Ярушников привел из сарая заседланную кобылку, подал Грише повод:
— Смотри, осторожно там...
Отвернулся в сторону, сконфузился:
— У меня, кроме тебя, больше никого нету.
— Ладно, не распускай нюни, ничего со мной не случится.
Еще издалека, на фоне побледневшего неба, Гриша увидел громоздкую фигуру Шеломенцева. Старик курил возле коня. Гриша поздоровался, спросил:
— И давно ждете, дядя Прохор?
— Нет. Нализался с девкой?
— Успел. Тихо в станице?
— Тихо. Поехали.
Неподалеку от заимки Зимних спешился, сказал старику:
— Поезжай нешибко, дядя Прохор. Догоню. Подарок казачка сделала. Спрячу.
Шеломенцев молчал.
— Кусок сала да десяток яиц. Может, голодно будет, так сгодится.
— А я не спрашиваю, чего у тебя там. Стар я твоими делами заниматься. Прячь, коли надо.
Гриша привязал кобылку к придорожной березе и побежал в лес. Быстро отыскал поваленную сосну, поставил ящичек в дупло. Насыпал в садок корм, налил из бутылки воды в баночку. Затем присыпал дупло сухой листвой.
Шеломенцева догнал возле дома. Они въехали во двор заимки, спешились, пошли докладываться Миробицкому.
Сотник, несмотря на раннее время, сидел за столом, вымеривая линейкой карту.
Шеломенцев и Зимних вошли в горницу, вытянулись.
— Вернулись, ваше благородие.
Миробицкий закрыл карту листовкой, спросил:
— Что в Селезянской? Спокойно?
— Тихо, — ответил Гришка. — Из комдеза намедни приезжали, да так с пустыми руками и уехали.
— Идите.
Во дворе Зимних подал руку Шеломенцеву, сказал тихо:
— Спасибо, дядя Прохор... за компанию и вообще...
— Пустое... — проворчал старик, направляясь в сарайчик, отведенный ему Миробицким под жилье.
Гришка полагал, что Суходол и Уварин спят еще во всю ивановскую — и ошибся. Он был весьма озадачен, обнаружив в тесной подземной клетушке, кроме них, еще и отца Иоанна.
Поп сидел на нарах, тыкал Тихона пальцем в грудь, бормотал:
— Толцыте — и отверзется, проси́те — и дастся вам.
— Э-э, старого казака не облукавишь, ваше преподобие! — смеялся безгубым ртом Уварин. — Пока до бога дотянешься, черти голову оторвут.
— Помолчи, Тишка! — ершился священник. — Умеряй страсти свои, подлец!

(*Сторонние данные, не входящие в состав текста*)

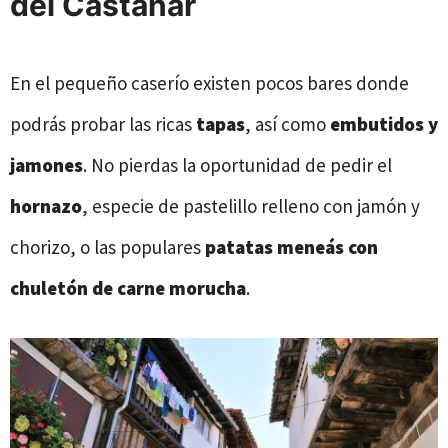
del Castañar
En el pequeño caserío existen pocos bares donde
podrás probar las ricas
tapas
, así como
embutidos y
jamones
. No pierdas la oportunidad de pedir el
hornazo
, especie de pastelillo relleno con jamón y
chorizo, o las populares
patatas meneás con
chuletón de carne morucha
.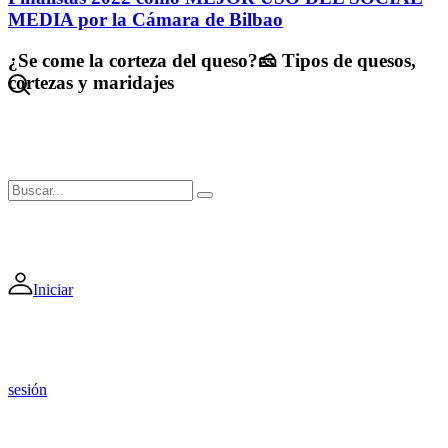
MEDIA por la Cámara de Bilbao
¿Se come la corteza del queso?🧀 Tipos de quesos,
cortezas y maridajes
Iniciar
sesión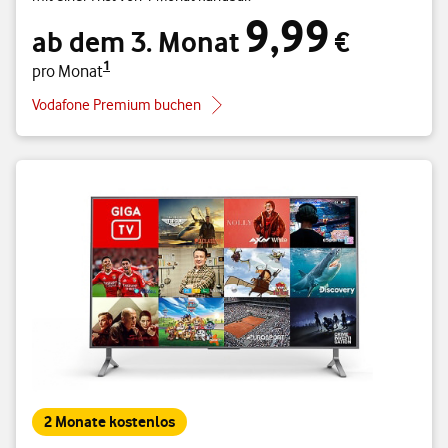
9,99
1
ab dem 3. Monat 9,99 € pro Monat
ab dem 3. Monat
€
1
pro Monat
Vodafone Premium buchen
2 Monate kostenlos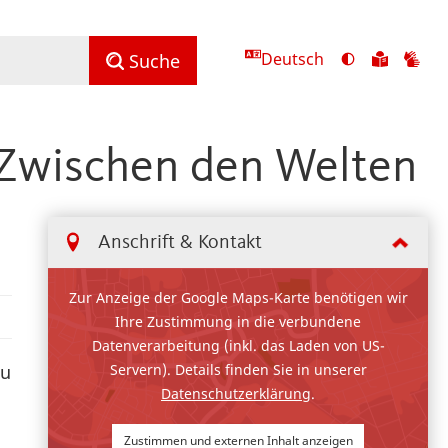
Deutsch
Ansicht
Zu
Zu
Suche
mit
den
de
hohem
Inhalte
Inh
Kontrast
in
in
 Zwischen den Welten
umschalten
leichter
Geb
Sprach
Anschrift & Kontakt
Zur Anzeige der Google Maps-Karte benötigen wir
Ihre Zustimmung in die verbundene
Datenverarbeitung (inkl. das Laden von US-
Servern). Details finden Sie in unserer
zu
Datenschutzerklärung
.
Zustimmen und externen Inhalt anzeigen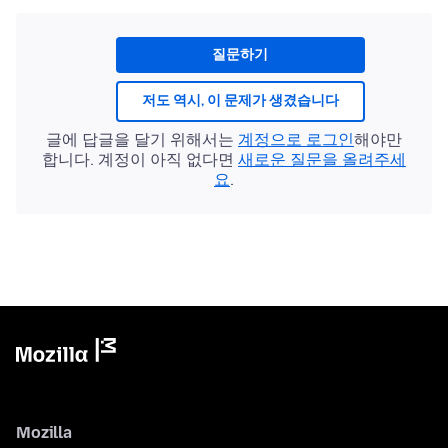
질문하기
저도 역시, 이 문제가 생겼습니다
글에 답글을 달기 위해서는
계정으로 로그인
해야만
합니다. 계정이 아직 없다면
새로운 질문을 올려주세
요
.
Mozilla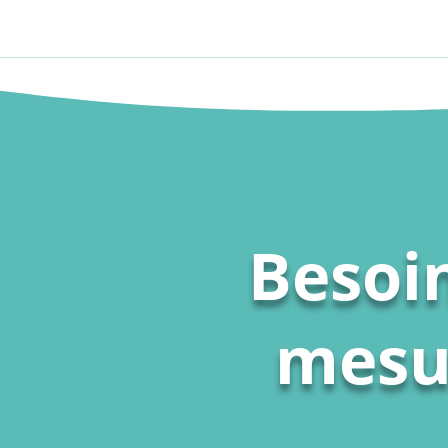
Besoin
mesur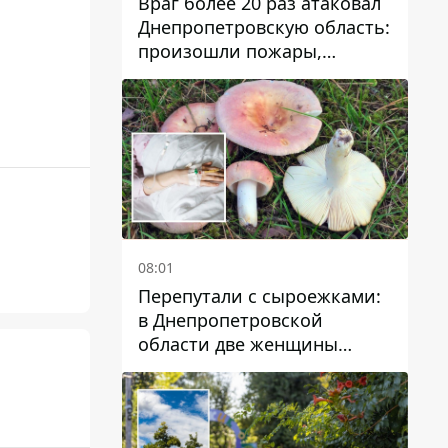
Враг более 20 раз атаковал
Днепропетровскую область:
произошли пожары,
повреждены дома,
инфраструктура и авто
08:01
Перепутали с сыроежками:
в Днепропетровской
области две женщины
отравились грибами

Суходол отчужденно сидел в сторонке и молчал. Увидев Гришу, он расцепил огромные ручищи, лежавшие на коленях, и его хмурые, озлобленные глаза, кажется, потеплели.
Зимних кивнул ему головой, поздоровался с остальными.
Отец Иоанн и Уварин не обратили на вошедшего никакого внимания. Они по-прежнему продолжали тянуть странную беседу, больше похожую на препирательство. Вскоре ясно стало: оба навеселе.
Священник уговаривал Тихона вести праведную жизнь. Это звучало очень смешно в устах пьяного тощенького человека, совсем потерявшего свою нитку в жизни.